2019-10-25 Thread Nicolas Paris
Also we are using stanford POS tagger for french. The processing time is
mitigated by the spark-corenlp package which distribute the process over
multiple node.

Also I am interesting in the way you use POS information within solr
queries, or solr fields. 

Thanks,
On Fri, Oct 25, 2019 at 10:42:43AM -0400, David Hastings wrote:
> ah, yeah its not the fastest but it proved to be the best for my purposes,
> I use it to pre-process data before indexing, to apply more metadata to the
> documents in a separate field(s)
> 
> On Fri, Oct 25, 2019 at 10:40 AM Audrey Lorberfeld -
> audrey.lorberf...@ibm.com  wrote:
> 
> > No, I meant for part-of-speech tagging __ But that's interesting that you
> > use StanfordNLP. I've read that it's very slow, so we are concerned that it
> > might not work for us at query-time. Do you use it at query-time, or just
> > index-time?
> >
> > --
> > Audrey Lorberfeld
> > Data Scientist, w3 Search
> > IBM
> > audrey.lorberf...@ibm.com
> >
> >
> > On 10/25/19, 10:30 AM, "David Hastings" 
> > wrote:
> >
> > Do you mean for entity extraction?
> > I make a LOT of use from the stanford nlp project, and get out the
> > entities
> > and use them for different purposes in solr
> > -Dave
> >
> > On Fri, Oct 25, 2019 at 10:16 AM Audrey Lorberfeld -
> > audrey.lorberf...@ibm.com  wrote:
> >
> > > Hi All,
> > >
> > > Does anyone use a POS tagger with their Solr instance other than
> > > OpenNLP’s? We are considering OpenNLP, SpaCy, and Watson.
> > >
> > > Thanks!
> > >
> > > --
> > > Audrey Lorberfeld
> > > Data Scientist, w3 Search
> > > IBM
> > > audrey.lorberf...@ibm.com
> > >
> > >
> >
> >
> >

-- 
nicolas


Re: POS Tagger

2019-10-25 Thread Nicolas Paris
> Do you use the POS tagger at query time, or just at index time? 

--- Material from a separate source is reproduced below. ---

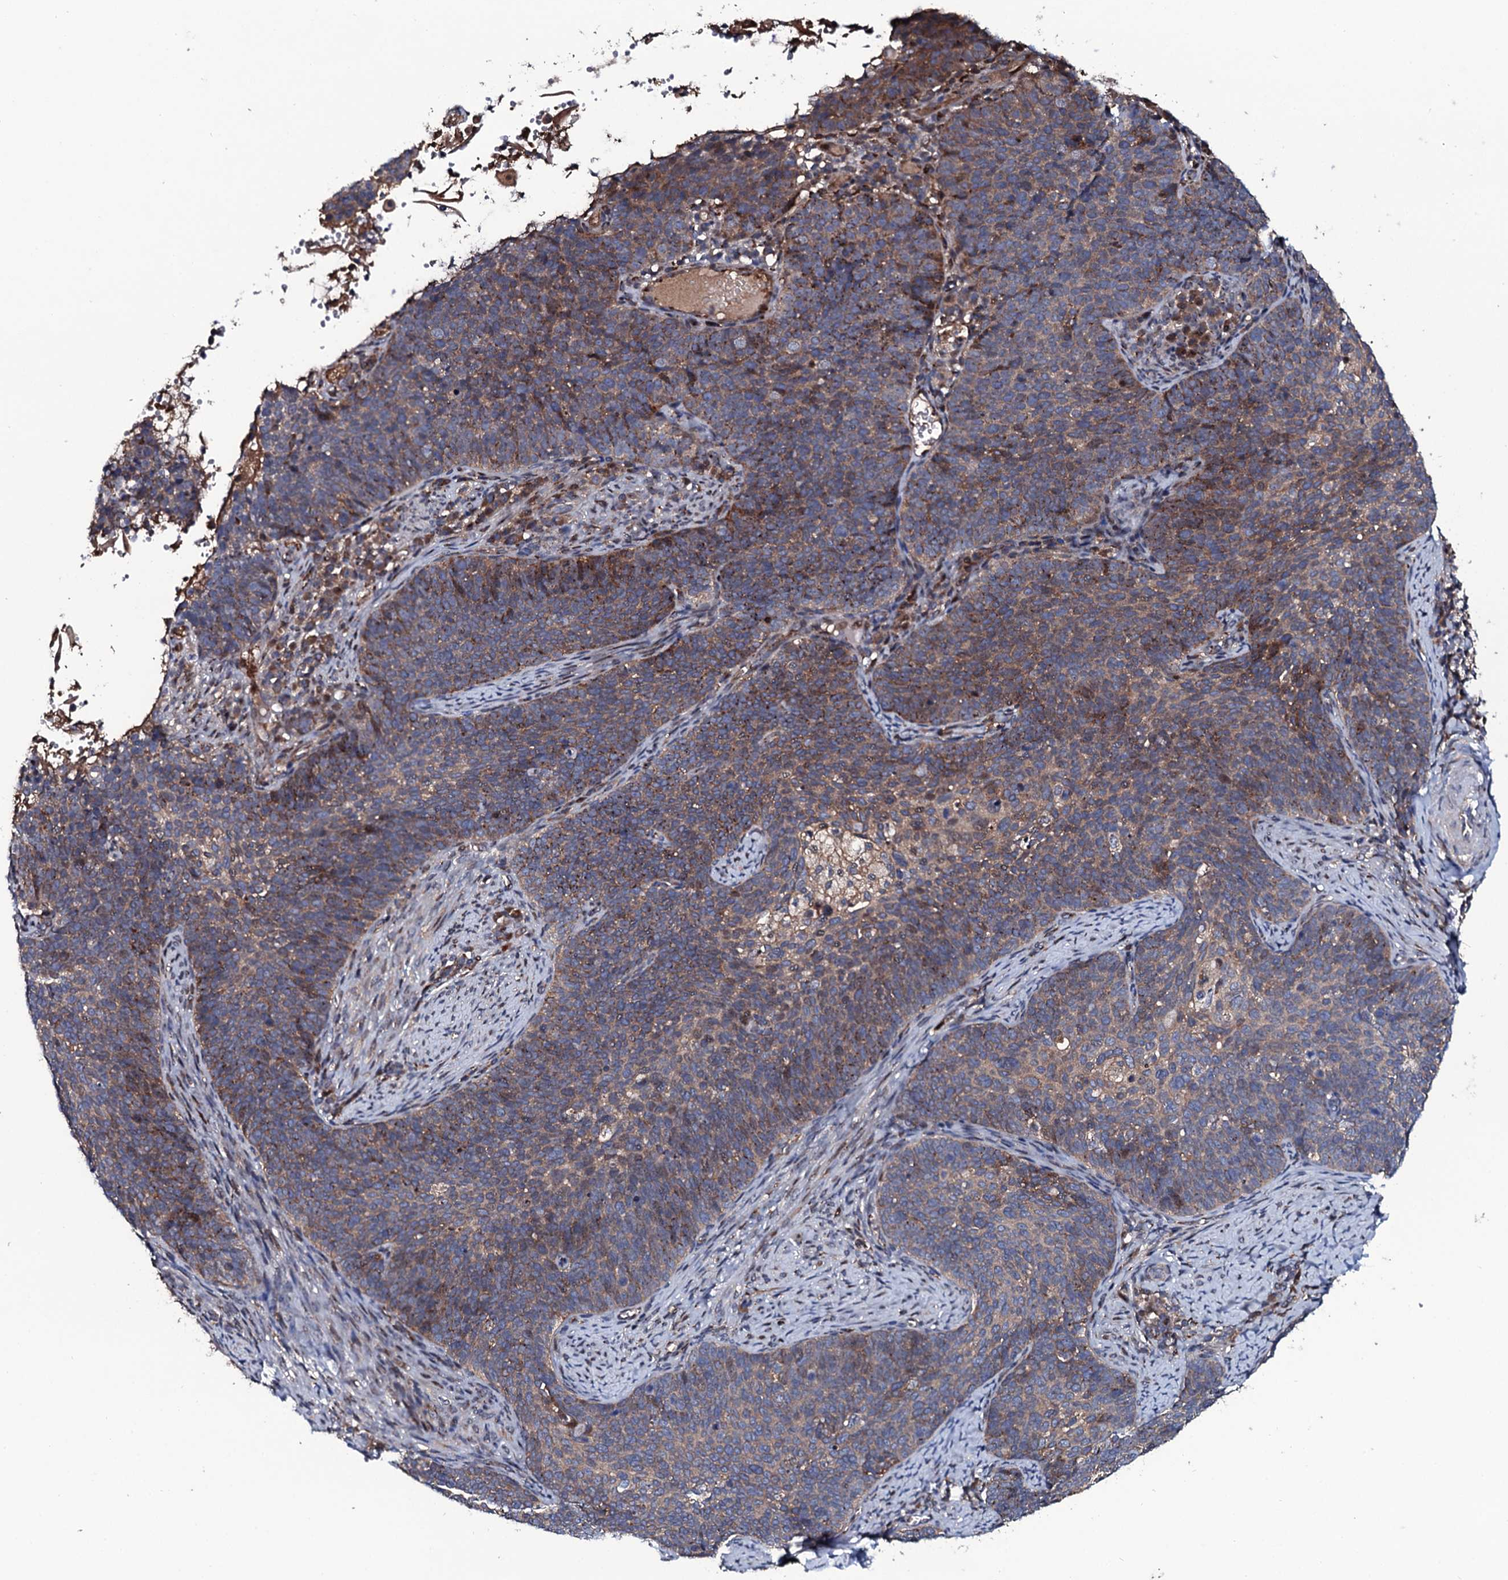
{"staining": {"intensity": "moderate", "quantity": "<25%", "location": "cytoplasmic/membranous"}, "tissue": "cervical cancer", "cell_type": "Tumor cells", "image_type": "cancer", "snomed": [{"axis": "morphology", "description": "Normal tissue, NOS"}, {"axis": "morphology", "description": "Squamous cell carcinoma, NOS"}, {"axis": "topography", "description": "Cervix"}], "caption": "Brown immunohistochemical staining in cervical cancer (squamous cell carcinoma) exhibits moderate cytoplasmic/membranous staining in approximately <25% of tumor cells.", "gene": "PLET1", "patient": {"sex": "female", "age": 39}}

I have the POS tagger pipeline ready but nothing done yet on the solr
part. Right now I am wondering how to use it but still looking for
relevant implementation.

I guess having the POS information ready before indexation gives the
flexibility to test multiple scenario.

In case of acronyms, one possible way is indeed to consider the user
query as NOUNS, and from the index side, only keep the acronyms that
are tagged with NOUNS. (i.e. detect acronyms within text, and look for
it's POS; remove it in case it's not a NOUN)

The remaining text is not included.